Terabayashi Takeshi, Tokumaru Asako, Ishizaki Toshimasa, Hanada Katsuhiro
Department of Pharmacology, Faculty of Medicine, Oita University, Yufu, Oita, Japan.
Clinical Engineering Research Center, Faculty of Medicine, Oita University, Yufu, Oita, Japan.
Methods Mol Biol. 2020;2119:89-99. doi: 10.1007/978-1-0716-0323-9_8.
Double-strand DNA break (DSB) formation is a key feature of apoptosis called chromosomal DNA fragmentation. However, some apoptosis inducers introduce DNA damage-induced DSBs prior to induction of apoptotic chromosomal DNA fragmentation. To analyze these distinct breaks, we have developed a method using pulsed-field gel electrophoresis (PFGE) with a rotating gel electrophoresis system (RGE) that enables us to distinguish between apoptotic DSBs and DNA damaging agent-induced DSBs based on their mobility in the electrophoresis gel. Apoptotic DSBs appear as smeared low-molecular weight bands (less than 500 kb), while damage-induced DSBs result in a compact single band (more than 500 kb). Furthermore, using a caspase inhibitor, Z-VAD-FMK, we can confirm whether broken DNA fragments are produced as part of an apoptotic response. Overall, we succeeded in characterizing two individual apoptosis inducers and showed the different effects of those compounds on the induction of DNA breaks.

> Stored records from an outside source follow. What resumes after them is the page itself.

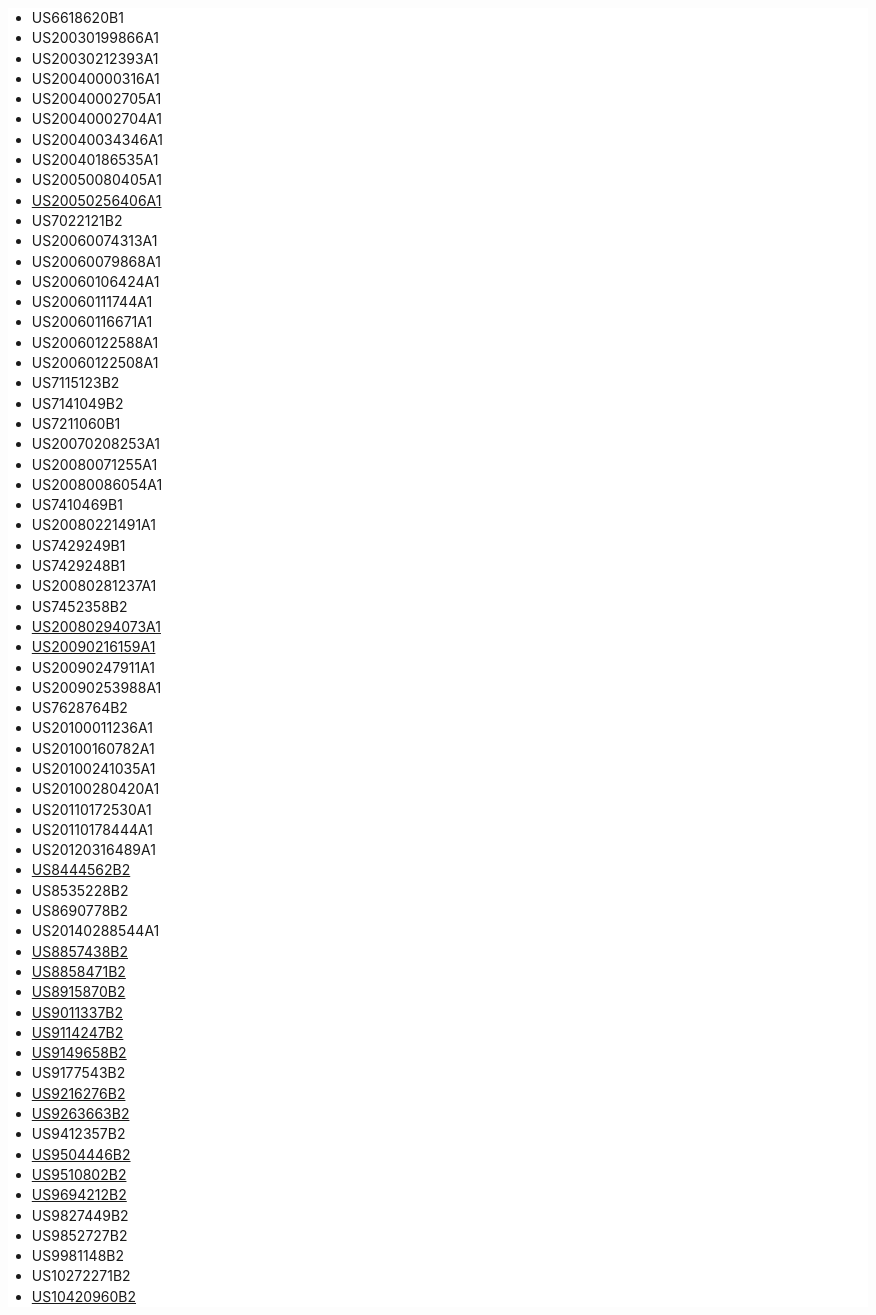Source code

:  * US6618620B1
 * US20030199866A1
 * US20030212393A1
 * US20040000316A1
 * US20040002705A1
 * US20040002704A1
 * US20040034346A1
 * US20040186535A1
 * US20050080405A1
 * [US20050256406A1](US20050256406A1.md)
 * US7022121B2
 * US20060074313A1
 * US20060079868A1
 * US20060106424A1
 * US20060111744A1
 * US20060116671A1
 * US20060122588A1
 * US20060122508A1
 * US7115123B2
 * US7141049B2
 * US7211060B1
 * US20070208253A1
 * US20080071255A1
 * US20080086054A1
 * US7410469B1
 * US20080221491A1
 * US7429249B1
 * US7429248B1
 * US20080281237A1
 * US7452358B2
 * [US20080294073A1](US20080294073A1.md)
 * [US20090216159A1](US20090216159A1.md)
 * US20090247911A1
 * US20090253988A1
 * US7628764B2
 * US20100011236A1
 * US20100160782A1
 * US20100241035A1
 * US20100280420A1
 * US20110172530A1
 * US20110178444A1
 * US20120316489A1
 * [US8444562B2](US8444562B2.md)
 * US8535228B2
 * US8690778B2
 * US20140288544A1
 * [US8857438B2](US8857438B2.md)
 * [US8858471B2](US8858471B2.md)
 * [US8915870B2](US8915870B2.md)
 * [US9011337B2](US9011337B2.md)
 * [US9114247B2](US9114247B2.md)
 * [US9149658B2](US9149658B2.md)
 * US9177543B2
 * [US9216276B2](US9216276B2.md)
 * [US9263663B2](US9263663B2.md)
 * US9412357B2
 * [US9504446B2](US9504446B2.md)
 * [US9510802B2](US9510802B2.md)
 * [US9694212B2](US9694212B2.md)
 * US9827449B2
 * US9852727B2
 * US9981148B2
 * US10272271B2
 * [US10420960B2](US10420960B2.md)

双链DNA断裂(DSB)的形成是凋亡的一个关键特征,称为染色体DNA片段化。然而,一些凋亡诱导剂在诱导凋亡性染色体DNA片段化之前会引发DNA损伤诱导的DSB。为了分析这些不同的断裂,我们开发了一种方法,使用带有旋转凝胶电泳系统(RGE)的脉冲场凝胶电泳(PFGE),这使我们能够根据凋亡DSB和DNA损伤剂诱导的DSB在电泳凝胶中的迁移率来区分它们。凋亡DSB表现为涂抹状的低分子量条带(小于500 kb),而损伤诱导的DSB则产生紧密的单一条带(大于500 kb)。此外,使用半胱天冬酶抑制剂Z-VAD-FMK,我们可以确认断裂的DNA片段是否作为凋亡反应的一部分产生。总体而言,我们成功地对两种单独的凋亡诱导剂进行了表征,并展示了这些化合物对DNA断裂诱导的不同影响。